Problem statement: A stretch of the entries below is to be set down exactly, running from the line with "M 501,382 L 509,413 L 358,453 L 350,423 Z" through the line with "M 136,917 L", both included, and no other line.

Data provided:
+-------+

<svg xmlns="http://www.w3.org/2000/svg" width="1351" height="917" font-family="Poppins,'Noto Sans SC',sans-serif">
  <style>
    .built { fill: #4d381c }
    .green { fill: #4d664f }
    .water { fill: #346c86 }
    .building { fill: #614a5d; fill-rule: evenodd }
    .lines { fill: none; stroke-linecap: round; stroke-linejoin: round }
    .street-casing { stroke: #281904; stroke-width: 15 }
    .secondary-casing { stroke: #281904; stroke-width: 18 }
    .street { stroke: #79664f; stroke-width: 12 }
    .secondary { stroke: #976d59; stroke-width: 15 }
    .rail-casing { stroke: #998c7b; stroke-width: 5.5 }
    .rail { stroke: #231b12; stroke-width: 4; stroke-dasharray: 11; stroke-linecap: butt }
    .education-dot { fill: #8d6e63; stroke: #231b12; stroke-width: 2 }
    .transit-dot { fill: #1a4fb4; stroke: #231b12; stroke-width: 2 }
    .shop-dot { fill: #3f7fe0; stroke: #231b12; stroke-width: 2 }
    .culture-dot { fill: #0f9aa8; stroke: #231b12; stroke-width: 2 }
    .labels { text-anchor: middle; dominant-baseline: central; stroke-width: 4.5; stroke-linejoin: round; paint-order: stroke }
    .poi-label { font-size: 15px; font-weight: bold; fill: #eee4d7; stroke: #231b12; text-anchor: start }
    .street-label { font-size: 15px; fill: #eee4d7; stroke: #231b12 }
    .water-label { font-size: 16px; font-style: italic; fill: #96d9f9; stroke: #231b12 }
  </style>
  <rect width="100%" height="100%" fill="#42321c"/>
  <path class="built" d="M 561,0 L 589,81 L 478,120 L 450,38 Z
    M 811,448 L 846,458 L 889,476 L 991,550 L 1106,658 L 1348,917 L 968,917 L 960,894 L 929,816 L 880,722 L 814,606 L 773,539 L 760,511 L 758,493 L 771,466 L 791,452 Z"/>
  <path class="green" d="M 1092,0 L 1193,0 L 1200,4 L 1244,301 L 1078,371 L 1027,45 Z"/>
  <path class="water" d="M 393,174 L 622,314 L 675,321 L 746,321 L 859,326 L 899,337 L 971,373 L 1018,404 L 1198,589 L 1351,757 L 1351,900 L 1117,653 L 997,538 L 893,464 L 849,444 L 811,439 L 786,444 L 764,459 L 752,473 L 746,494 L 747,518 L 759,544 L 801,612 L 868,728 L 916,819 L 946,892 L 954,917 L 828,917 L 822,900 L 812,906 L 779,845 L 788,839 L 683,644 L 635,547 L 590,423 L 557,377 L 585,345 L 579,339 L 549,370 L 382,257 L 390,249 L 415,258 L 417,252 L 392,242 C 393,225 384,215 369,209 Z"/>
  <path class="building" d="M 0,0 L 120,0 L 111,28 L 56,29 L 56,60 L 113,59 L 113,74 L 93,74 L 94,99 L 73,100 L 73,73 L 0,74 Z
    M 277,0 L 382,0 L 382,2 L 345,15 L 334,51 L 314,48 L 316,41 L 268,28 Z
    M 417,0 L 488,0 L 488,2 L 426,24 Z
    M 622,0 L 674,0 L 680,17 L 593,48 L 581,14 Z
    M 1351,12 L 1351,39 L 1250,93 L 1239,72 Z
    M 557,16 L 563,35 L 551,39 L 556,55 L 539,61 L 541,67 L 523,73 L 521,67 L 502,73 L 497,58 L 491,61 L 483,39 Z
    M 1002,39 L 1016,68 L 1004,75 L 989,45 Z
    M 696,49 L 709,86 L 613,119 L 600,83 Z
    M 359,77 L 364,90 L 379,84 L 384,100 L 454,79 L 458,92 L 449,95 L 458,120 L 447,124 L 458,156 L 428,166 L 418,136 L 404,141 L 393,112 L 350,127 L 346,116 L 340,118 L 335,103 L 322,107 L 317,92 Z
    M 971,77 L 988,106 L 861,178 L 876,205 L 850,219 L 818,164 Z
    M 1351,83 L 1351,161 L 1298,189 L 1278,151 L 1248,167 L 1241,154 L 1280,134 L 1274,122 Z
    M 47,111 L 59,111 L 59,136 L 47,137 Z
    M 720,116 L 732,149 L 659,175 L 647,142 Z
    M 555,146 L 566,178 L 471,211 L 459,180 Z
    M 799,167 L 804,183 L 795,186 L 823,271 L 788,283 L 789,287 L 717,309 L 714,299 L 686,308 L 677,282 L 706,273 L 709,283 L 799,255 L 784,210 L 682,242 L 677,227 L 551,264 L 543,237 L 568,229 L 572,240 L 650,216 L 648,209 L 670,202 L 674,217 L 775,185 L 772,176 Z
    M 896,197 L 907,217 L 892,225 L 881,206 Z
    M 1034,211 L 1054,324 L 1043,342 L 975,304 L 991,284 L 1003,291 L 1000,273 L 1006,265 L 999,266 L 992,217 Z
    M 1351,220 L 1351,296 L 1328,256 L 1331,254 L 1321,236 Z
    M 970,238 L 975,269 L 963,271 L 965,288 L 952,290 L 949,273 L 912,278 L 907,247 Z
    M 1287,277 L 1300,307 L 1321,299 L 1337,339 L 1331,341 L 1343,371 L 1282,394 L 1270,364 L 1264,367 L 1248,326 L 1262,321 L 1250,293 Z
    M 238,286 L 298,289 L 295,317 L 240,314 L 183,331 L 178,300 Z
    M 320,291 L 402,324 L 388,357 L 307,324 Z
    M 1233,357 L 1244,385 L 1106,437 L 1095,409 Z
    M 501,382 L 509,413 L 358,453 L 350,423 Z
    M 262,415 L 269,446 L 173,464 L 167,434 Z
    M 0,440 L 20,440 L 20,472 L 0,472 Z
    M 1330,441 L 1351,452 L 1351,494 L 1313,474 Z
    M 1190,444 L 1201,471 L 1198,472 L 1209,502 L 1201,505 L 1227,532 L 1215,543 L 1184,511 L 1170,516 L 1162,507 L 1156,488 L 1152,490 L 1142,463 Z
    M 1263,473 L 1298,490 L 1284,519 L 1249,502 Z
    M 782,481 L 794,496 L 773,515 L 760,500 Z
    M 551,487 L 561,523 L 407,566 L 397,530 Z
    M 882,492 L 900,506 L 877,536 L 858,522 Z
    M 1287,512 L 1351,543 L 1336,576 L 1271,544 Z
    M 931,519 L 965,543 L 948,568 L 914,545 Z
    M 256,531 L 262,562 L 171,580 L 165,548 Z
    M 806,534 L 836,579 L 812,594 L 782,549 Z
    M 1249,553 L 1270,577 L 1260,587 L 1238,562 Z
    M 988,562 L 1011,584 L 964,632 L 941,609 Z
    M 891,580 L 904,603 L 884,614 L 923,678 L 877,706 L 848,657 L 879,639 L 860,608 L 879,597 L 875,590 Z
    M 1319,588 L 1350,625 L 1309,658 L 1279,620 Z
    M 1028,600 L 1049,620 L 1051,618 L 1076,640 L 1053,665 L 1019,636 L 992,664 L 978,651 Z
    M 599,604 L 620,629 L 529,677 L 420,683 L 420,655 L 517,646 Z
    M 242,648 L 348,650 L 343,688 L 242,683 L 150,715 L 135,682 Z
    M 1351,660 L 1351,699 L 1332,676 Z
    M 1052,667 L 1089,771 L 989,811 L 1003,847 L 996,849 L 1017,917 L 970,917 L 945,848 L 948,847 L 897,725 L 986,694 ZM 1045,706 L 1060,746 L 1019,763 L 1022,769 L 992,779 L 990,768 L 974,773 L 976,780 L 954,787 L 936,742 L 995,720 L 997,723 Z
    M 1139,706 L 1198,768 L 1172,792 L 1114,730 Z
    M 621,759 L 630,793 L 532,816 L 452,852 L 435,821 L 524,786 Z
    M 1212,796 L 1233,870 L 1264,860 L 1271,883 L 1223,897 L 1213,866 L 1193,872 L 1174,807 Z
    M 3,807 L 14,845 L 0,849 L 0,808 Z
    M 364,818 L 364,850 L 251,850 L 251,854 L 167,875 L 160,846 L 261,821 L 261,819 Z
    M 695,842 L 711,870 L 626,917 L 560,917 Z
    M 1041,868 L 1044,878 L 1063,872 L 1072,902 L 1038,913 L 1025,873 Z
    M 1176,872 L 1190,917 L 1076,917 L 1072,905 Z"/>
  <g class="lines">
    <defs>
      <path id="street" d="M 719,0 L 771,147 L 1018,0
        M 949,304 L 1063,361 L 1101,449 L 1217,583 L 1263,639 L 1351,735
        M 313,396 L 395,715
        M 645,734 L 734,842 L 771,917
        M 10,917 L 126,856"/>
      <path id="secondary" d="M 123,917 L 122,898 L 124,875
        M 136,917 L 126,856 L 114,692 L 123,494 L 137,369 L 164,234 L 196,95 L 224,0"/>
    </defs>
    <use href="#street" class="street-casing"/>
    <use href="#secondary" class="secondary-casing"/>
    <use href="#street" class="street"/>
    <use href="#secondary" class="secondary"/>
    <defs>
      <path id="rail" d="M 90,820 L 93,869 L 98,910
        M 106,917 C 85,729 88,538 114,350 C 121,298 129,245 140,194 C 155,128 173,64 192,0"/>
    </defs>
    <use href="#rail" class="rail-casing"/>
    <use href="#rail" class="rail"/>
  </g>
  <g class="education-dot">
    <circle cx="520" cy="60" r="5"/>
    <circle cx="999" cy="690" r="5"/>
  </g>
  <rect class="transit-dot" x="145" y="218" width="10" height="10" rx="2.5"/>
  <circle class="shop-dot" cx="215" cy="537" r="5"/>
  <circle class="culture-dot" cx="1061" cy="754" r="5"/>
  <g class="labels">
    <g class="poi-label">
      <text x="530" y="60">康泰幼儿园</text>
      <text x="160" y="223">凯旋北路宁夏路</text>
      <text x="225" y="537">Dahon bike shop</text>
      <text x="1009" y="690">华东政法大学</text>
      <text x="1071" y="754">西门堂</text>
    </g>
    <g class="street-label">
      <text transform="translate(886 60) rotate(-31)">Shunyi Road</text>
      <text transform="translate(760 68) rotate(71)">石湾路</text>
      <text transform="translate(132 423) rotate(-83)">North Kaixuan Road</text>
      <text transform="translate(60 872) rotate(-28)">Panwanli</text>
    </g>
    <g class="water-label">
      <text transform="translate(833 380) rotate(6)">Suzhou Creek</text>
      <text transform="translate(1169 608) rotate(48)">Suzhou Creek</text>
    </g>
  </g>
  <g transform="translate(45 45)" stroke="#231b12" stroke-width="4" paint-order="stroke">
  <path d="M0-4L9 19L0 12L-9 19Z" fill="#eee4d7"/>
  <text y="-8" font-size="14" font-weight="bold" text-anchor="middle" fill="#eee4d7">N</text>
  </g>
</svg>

+-------+

Solution to this exercise:
    M 501,382 L 509,413 L 358,453 L 350,423 Z
    M 262,415 L 269,446 L 173,464 L 167,434 Z
    M 0,440 L 20,440 L 20,472 L 0,472 Z
    M 1330,441 L 1351,452 L 1351,494 L 1313,474 Z
    M 1190,444 L 1201,471 L 1198,472 L 1209,502 L 1201,505 L 1227,532 L 1215,543 L 1184,511 L 1170,516 L 1162,507 L 1156,488 L 1152,490 L 1142,463 Z
    M 1263,473 L 1298,490 L 1284,519 L 1249,502 Z
    M 782,481 L 794,496 L 773,515 L 760,500 Z
    M 551,487 L 561,523 L 407,566 L 397,530 Z
    M 882,492 L 900,506 L 877,536 L 858,522 Z
    M 1287,512 L 1351,543 L 1336,576 L 1271,544 Z
    M 931,519 L 965,543 L 948,568 L 914,545 Z
    M 256,531 L 262,562 L 171,580 L 165,548 Z
    M 806,534 L 836,579 L 812,594 L 782,549 Z
    M 1249,553 L 1270,577 L 1260,587 L 1238,562 Z
    M 988,562 L 1011,584 L 964,632 L 941,609 Z
    M 891,580 L 904,603 L 884,614 L 923,678 L 877,706 L 848,657 L 879,639 L 860,608 L 879,597 L 875,590 Z
    M 1319,588 L 1350,625 L 1309,658 L 1279,620 Z
    M 1028,600 L 1049,620 L 1051,618 L 1076,640 L 1053,665 L 1019,636 L 992,664 L 978,651 Z
    M 599,604 L 620,629 L 529,677 L 420,683 L 420,655 L 517,646 Z
    M 242,648 L 348,650 L 343,688 L 242,683 L 150,715 L 135,682 Z
    M 1351,660 L 1351,699 L 1332,676 Z
    M 1052,667 L 1089,771 L 989,811 L 1003,847 L 996,849 L 1017,917 L 970,917 L 945,848 L 948,847 L 897,725 L 986,694 ZM 1045,706 L 1060,746 L 1019,763 L 1022,769 L 992,779 L 990,768 L 974,773 L 976,780 L 954,787 L 936,742 L 995,720 L 997,723 Z
    M 1139,706 L 1198,768 L 1172,792 L 1114,730 Z
    M 621,759 L 630,793 L 532,816 L 452,852 L 435,821 L 524,786 Z
    M 1212,796 L 1233,870 L 1264,860 L 1271,883 L 1223,897 L 1213,866 L 1193,872 L 1174,807 Z
    M 3,807 L 14,845 L 0,849 L 0,808 Z
    M 364,818 L 364,850 L 251,850 L 251,854 L 167,875 L 160,846 L 261,821 L 261,819 Z
    M 695,842 L 711,870 L 626,917 L 560,917 Z
    M 1041,868 L 1044,878 L 1063,872 L 1072,902 L 1038,913 L 1025,873 Z
    M 1176,872 L 1190,917 L 1076,917 L 1072,905 Z"/>
  <g class="lines">
    <defs>
      <path id="street" d="M 719,0 L 771,147 L 1018,0
        M 949,304 L 1063,361 L 1101,449 L 1217,583 L 1263,639 L 1351,735
        M 313,396 L 395,715
        M 645,734 L 734,842 L 771,917
        M 10,917 L 126,856"/>
      <path id="secondary" d="M 123,917 L 122,898 L 124,875
        M 136,917 L 126,856 L 114,692 L 123,494 L 137,369 L 164,234 L 196,95 L 224,0"/>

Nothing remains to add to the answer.